Woran erkennt man, dass ein Kind oder Jugendlicher besonderes Talent hat?
Hecker Wir merken das oft schon bei der ersten Stunde oder auch beim Tag der Offenen Tür. Wichtig ist, dass das Kind ein natürliches Verhältnis zum Körper und zur Bewegung mit dem Instrument hat. Man sieht das etwa, wenn ein Kind die Geige in die Hand nimmt und eine natürliche und entspannte Haltung einnimmt. Das sagt zwar noch nichts über das musikalische Talent aus – es ist aber eine gute Voraussetzung. Wenn das Kind dann schon in den ersten Minuten auf der Geige nicht nur die leeren Saiten streicht, sondern auch versucht, Melodien zu spielen, dann ist da meist auch eine gewisse Musikalität vorhanden. Es gibt noch zahlreiche weitere Talente, die man auch relativ bald erkennen kann, etwa eine Sensibilität für die Musik. Nicht zu vergessen ist auch ein wesentliches Element: der Fleiß. Denn der gehört unabdingbar dazu. Am wichtigsten ist mir aber letztlich die Freude an der Musik, unabhängig vom Talent.
Wie sollte man dieses Talent dann fördern?
Hecker Wichtig ist, dass die Eltern mit im Boot sind, dass sie verstehen, was für einen musikalischen Schatz sie in ihrer Tochter oder ihrem Sohn haben. Dann sollte man dem Schüler Ziele setzen, etwa Vorspiele, und zudem engagierten Unterricht machen. Klassisches Fördern und Fordern also. Die große Frage ist dabei: Wie bekommt man es hin, dass dieser Schüler es schafft, die Begeisterung aus dem Unterricht auch beim Üben daheim aufzubringen? Auch die Schule darf nicht außer Acht gelassen werden, weil die Anforderungen an die Schüler vom zeitlichen her eben auch nicht geringer werden.
Wie reagiert man, wenn etwa in der Pubertät alles mehr Spaß macht, als das Instrument zu üben?
Hecker Ich bemühe mich, die Schüler so weit zu bringen, dass sie, wenn sie im Grundschulalter zu uns kommen, mit dem Eintritt in die Pubertät die Musik spielen können, die ihrer Lebenswirklichkeit entspricht. Das klappt natürlich nicht immer. Aber wenn das gelingt, wenn sie Pop-Songs oder Filmmusiken spielen können, dann kann es sein, dass die Schüler auch in der Pubertät bei der Stange bleiben.

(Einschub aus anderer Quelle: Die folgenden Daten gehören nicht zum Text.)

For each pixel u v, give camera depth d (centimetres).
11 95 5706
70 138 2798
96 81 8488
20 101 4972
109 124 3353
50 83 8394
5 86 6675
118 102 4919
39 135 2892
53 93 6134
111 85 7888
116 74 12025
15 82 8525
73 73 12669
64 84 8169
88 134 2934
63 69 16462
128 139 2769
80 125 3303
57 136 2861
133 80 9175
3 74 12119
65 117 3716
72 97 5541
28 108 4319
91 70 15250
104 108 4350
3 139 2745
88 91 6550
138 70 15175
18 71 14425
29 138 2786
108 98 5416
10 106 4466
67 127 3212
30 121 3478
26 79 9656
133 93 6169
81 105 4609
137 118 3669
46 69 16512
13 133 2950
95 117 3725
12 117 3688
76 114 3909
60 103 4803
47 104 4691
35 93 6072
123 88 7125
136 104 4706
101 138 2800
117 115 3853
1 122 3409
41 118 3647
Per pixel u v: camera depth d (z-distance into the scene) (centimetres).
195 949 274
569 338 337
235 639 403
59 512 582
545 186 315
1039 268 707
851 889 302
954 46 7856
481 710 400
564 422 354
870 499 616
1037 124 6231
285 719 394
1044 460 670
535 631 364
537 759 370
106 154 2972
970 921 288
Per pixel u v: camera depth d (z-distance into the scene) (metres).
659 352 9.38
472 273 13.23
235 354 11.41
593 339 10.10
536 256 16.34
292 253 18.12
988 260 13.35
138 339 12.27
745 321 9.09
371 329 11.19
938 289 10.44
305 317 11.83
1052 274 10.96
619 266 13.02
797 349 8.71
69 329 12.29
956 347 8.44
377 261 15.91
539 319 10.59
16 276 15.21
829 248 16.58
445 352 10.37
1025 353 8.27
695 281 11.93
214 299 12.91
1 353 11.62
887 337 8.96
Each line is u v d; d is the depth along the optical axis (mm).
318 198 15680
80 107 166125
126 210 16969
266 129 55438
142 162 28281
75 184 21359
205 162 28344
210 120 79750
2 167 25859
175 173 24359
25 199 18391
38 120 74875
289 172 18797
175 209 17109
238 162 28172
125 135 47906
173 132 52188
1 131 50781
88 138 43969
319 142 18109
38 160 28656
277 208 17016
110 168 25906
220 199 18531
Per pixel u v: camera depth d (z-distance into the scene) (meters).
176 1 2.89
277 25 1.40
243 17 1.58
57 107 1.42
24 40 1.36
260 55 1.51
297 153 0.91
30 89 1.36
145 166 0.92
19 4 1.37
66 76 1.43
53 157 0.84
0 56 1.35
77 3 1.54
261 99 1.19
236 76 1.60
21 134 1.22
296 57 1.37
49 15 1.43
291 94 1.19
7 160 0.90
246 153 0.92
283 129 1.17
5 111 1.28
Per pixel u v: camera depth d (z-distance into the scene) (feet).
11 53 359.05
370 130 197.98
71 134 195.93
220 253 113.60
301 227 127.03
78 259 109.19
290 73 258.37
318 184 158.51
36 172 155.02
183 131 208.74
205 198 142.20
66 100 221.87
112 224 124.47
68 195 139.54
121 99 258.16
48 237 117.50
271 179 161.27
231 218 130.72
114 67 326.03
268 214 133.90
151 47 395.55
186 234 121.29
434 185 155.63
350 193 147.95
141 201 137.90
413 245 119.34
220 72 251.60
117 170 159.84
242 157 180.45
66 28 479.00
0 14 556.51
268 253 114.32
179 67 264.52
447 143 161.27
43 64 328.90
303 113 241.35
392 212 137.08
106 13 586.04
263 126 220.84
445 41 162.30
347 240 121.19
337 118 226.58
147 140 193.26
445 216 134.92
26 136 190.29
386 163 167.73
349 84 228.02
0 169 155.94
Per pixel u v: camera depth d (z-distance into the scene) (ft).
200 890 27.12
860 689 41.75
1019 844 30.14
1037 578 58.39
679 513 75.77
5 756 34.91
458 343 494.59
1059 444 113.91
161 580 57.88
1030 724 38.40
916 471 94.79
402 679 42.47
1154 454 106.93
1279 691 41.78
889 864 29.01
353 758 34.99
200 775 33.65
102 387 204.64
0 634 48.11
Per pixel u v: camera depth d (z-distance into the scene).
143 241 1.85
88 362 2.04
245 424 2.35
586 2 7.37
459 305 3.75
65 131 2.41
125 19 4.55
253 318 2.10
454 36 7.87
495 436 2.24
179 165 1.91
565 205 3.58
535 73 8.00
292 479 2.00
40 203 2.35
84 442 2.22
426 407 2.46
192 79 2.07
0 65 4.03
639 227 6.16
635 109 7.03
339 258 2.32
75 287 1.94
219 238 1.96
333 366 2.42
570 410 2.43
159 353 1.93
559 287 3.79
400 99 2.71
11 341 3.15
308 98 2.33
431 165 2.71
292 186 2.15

Wie kann man vermitteln, dass Musik Spaß und nicht Zwang sein soll?
Hecker Im Zentrum unserer Arbeit sollte immer das gemeinsame Musizieren stehen. Denn dann macht es einfach am meisten Freude. Die Realität ist aber leider so, dass viele unserer Schüler in den Unterricht kommen, ihr Instrument lernen und dann wieder nach Hause gehen. Aber beim gemeinsamen Musizieren passiert etwas. Auf ganz niederschwellige Weise schon, bei ganz kleinen Kindern, aber auch in jedem anderen Alter, gerade auch in der Pubertät. Wenn sich etwa jemand bei uns von einem unserer Ensembles abmeldet, dann ist es wahrscheinlich, dass er sich über kurz oder lang auch vom Instrumentalunterricht abmeldet. Denn der ist zwar auch wichtig, ist aber letztendlich nur Mittel zum Zweck. Das gemeinsame Musizieren ist und bleibt unsere Kernaufgabe an der Musikschule. Man lernt ein Instrument doch nicht, um alleine zu Hause zu spielen! Möglichkeiten zum gemeinsamen Spielen und Muszieren gibt es genug – sei es in einer Band, den Chören, dem Kammerorchester oder anderen Ensembles.